Well, it's not new-age mumbo-jumbo...

I think it is problem solving. And you hit Dr. F's nail on the head here, I think:

Memorization of certain things in math is crucial. You have to understand "why", but once you understand, cetain things should just stick with you and you should be able to recall them right away, otherwise you will be lost in more complex problem solving.

It's learning the facts through use, not memorizing them to pass a test. I think you and Dr. F are on the same page, Ania.

Please keep in mind that you're getting his take through me, and remember that I'm still trying to understand it myself. As I mentioned, a big part of this post is my own groping to figure out what it means and how to use it. "Problem solving" is accurate, I think, but is too simple to mean much to me personally.
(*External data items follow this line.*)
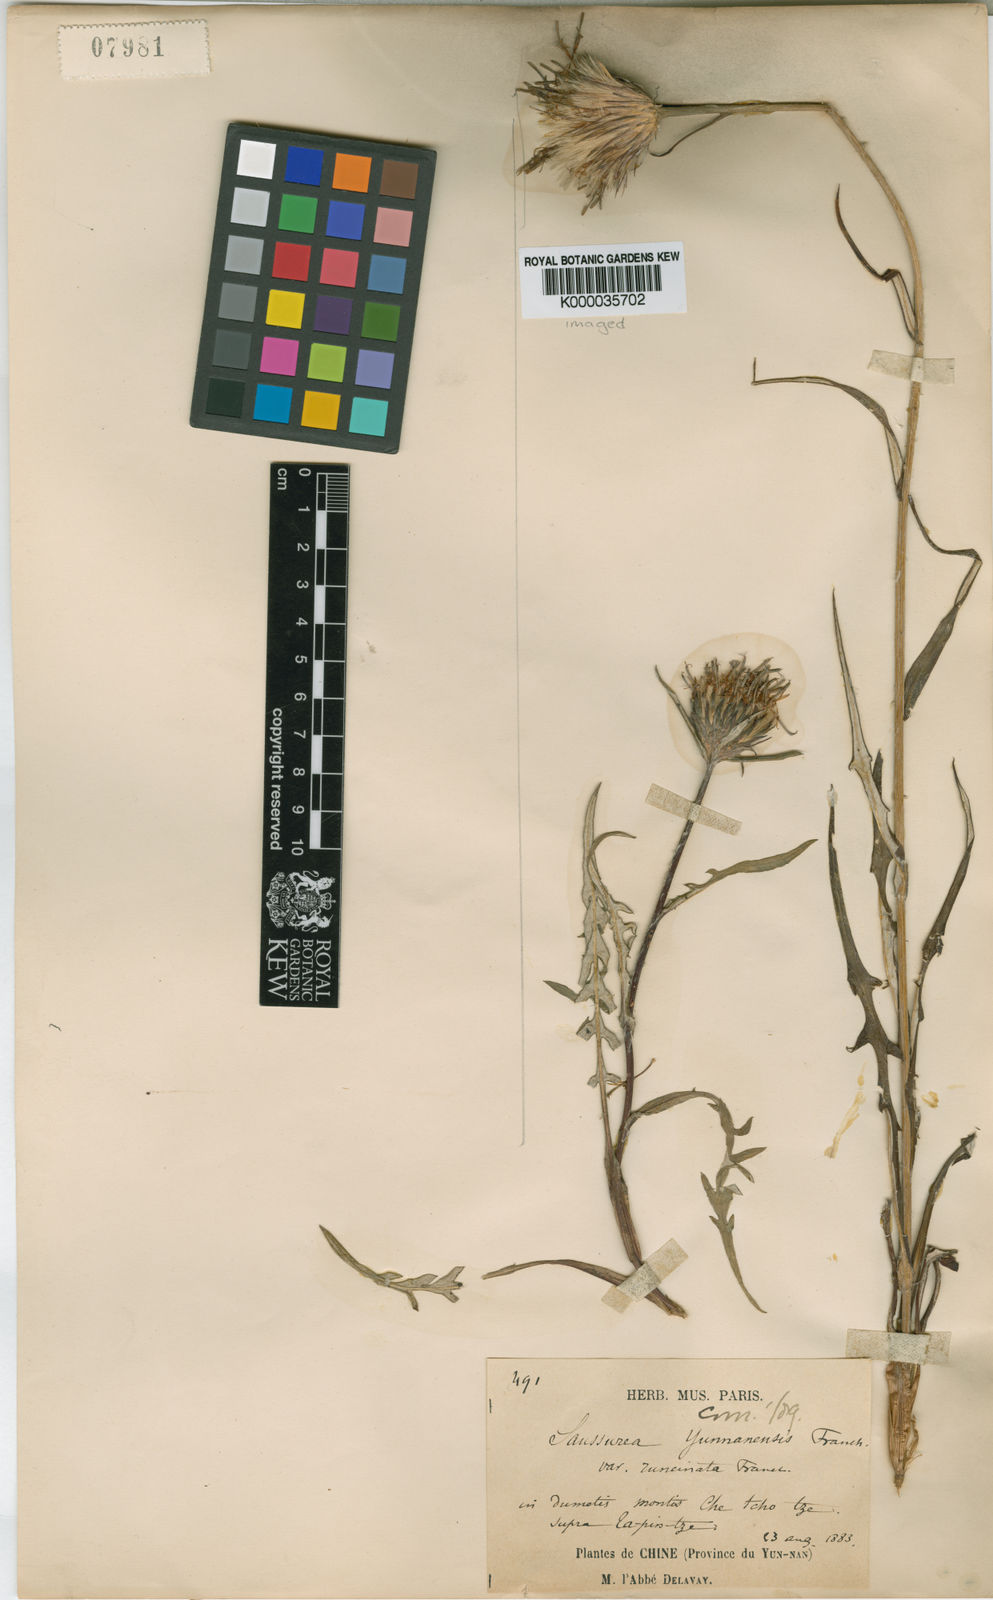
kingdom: Plantae
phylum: Tracheophyta
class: Magnoliopsida
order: Asterales
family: Asteraceae
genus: Saussurea
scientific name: Saussurea yunnanensis
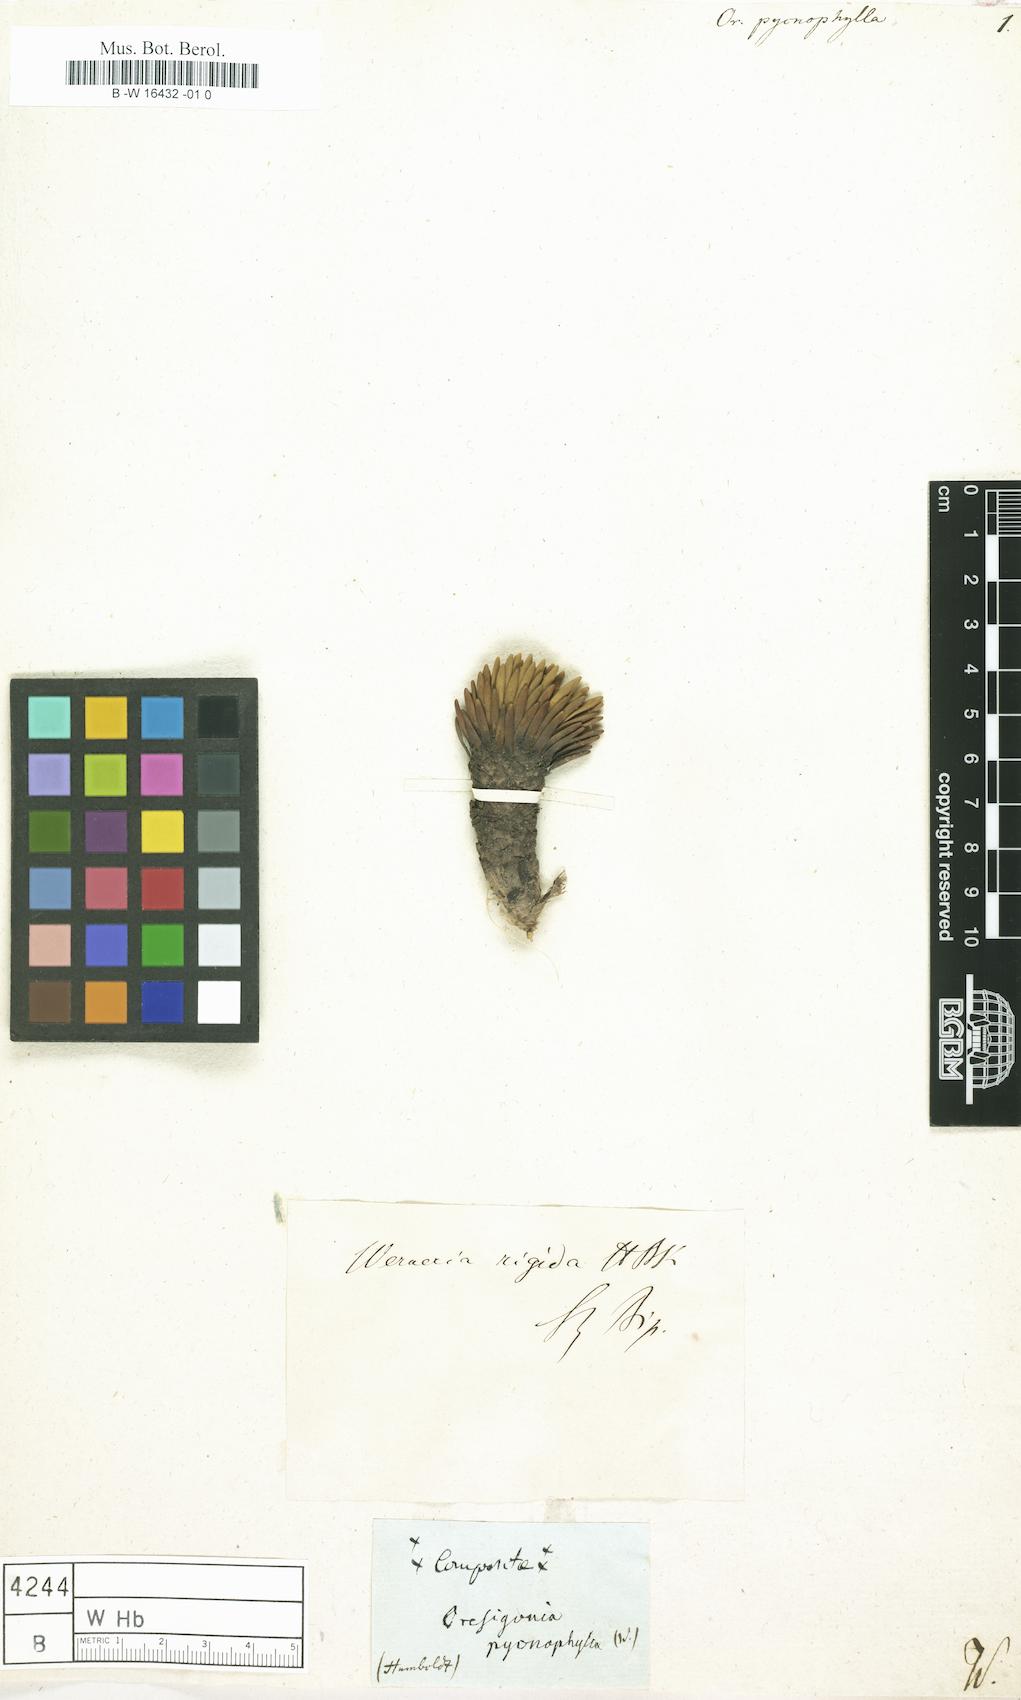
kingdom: Plantae
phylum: Tracheophyta
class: Magnoliopsida
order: Asterales
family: Asteraceae
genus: Werneria
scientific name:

So why do you think doing calc--accessed through physics or history and at a level DS6 can understand--will lose him, Ania? You may be right, but I don't know why. Can you explain what's wrong with that take? Remember, it won't be calculus like it's traditionally taught. We're going out of the box here, big time!

As for teaching multiplication through a pendulum swinging, he was talking about square roots there, I think. Apparently (???) the slowing swing of a pendulum corresponds roughly to square roots, and graphing the swing can be used for working with sqares and square roots.

If I may...This was one slide of over 100, and it wasn't a presentation designed to teach me how to teach, and I am NOT a math expert, so I KNOW I don't understand completely yet. I FREELY admit that these nuts and bolts things need to be WAAAAAAAY clearer if I'm going to implement this teaching strategy. At this VERY early stage, though, I'd prefer to focus on the big picture, since I know I have LOTS of legwork and planning to do before I get to the practicalities of "How do you teach about a swinging pendulum?"

I AM very glad that I have a good 4 months to figure it out! I think I'm going to need it!